After Safinaz started to grab the attention of Arabian and international media, her news of appearing in Egyptian films and TV reached out her homeland. “People started to tell me you should get out of here and become the new Safinaz”, laughed Yasmina who landed her first Egyptian invitation to perform at a lavish wedding in Sharm El-Sheikh. “It was dream for me to dance in front of Egyptian spectators who liked my performance and made me feel I can make it outside of Armenia and across the Arab world”.
After Sharm’s appearance, Yasmina received many invitations to perform in other Arab cities like Dubai, Beirut and Tunis. “I came back to Egypt and danced in Cairo and Hurghada”, she added. “I personally prefer to dance in front of an Egyptian or an Arab audience because they appreciate my dancing which makes me feel I am qualified to have a place among the current belly dancers who are now famous in Egypt”.

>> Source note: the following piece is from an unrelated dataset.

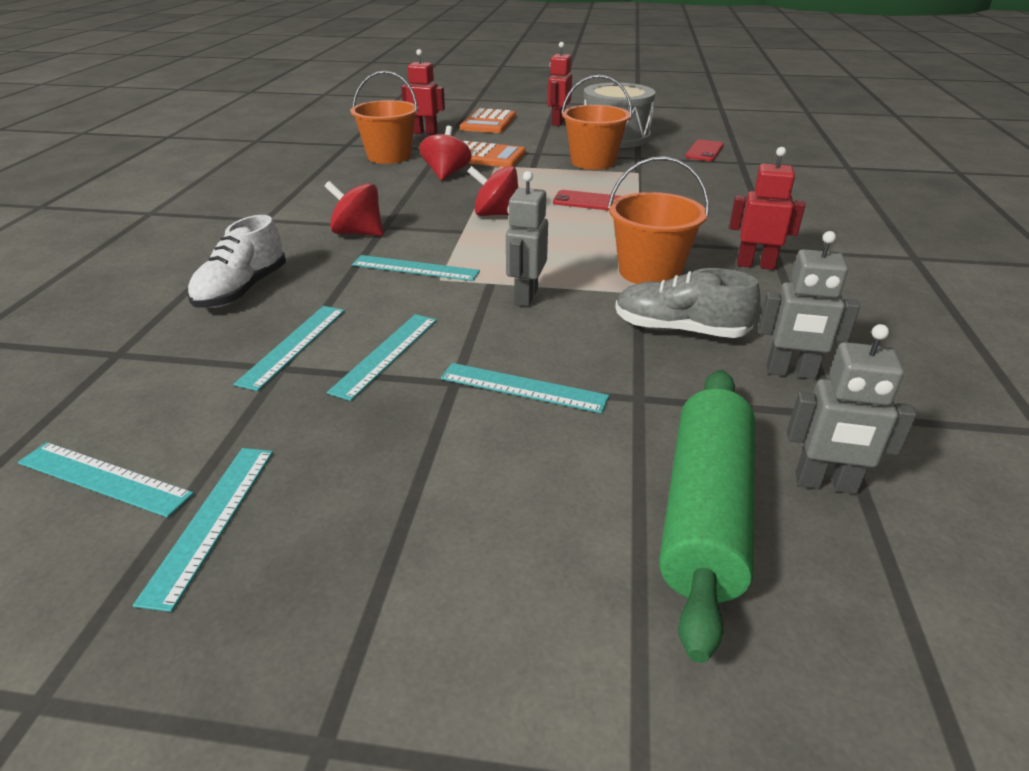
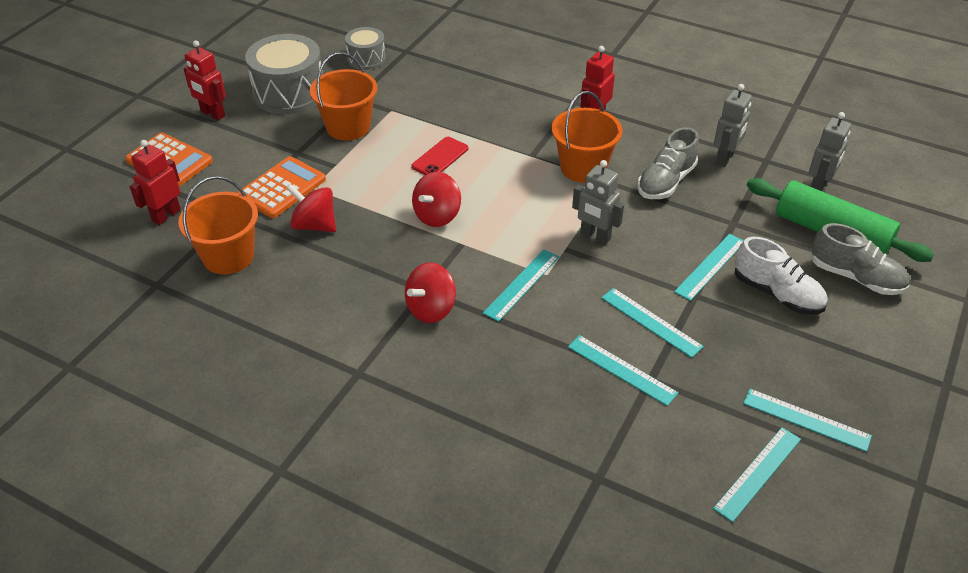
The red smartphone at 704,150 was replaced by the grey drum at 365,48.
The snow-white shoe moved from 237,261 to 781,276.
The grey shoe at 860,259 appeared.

After new performances during last Eid al-Fetr, Yasmina would like to focus her efforts to follow the footsteps of her counterpart. “I know that Safinaz appeared in many Egyptian comic and music that were produced by producer Ahmed el-Sobky”, she says. “So, I hope next time I visit Egypt, I can have the chance to meet him to join the casting of his new films. In any case, my dream is to move to Cairo because it is place where any artist can become famous and requested in different media”.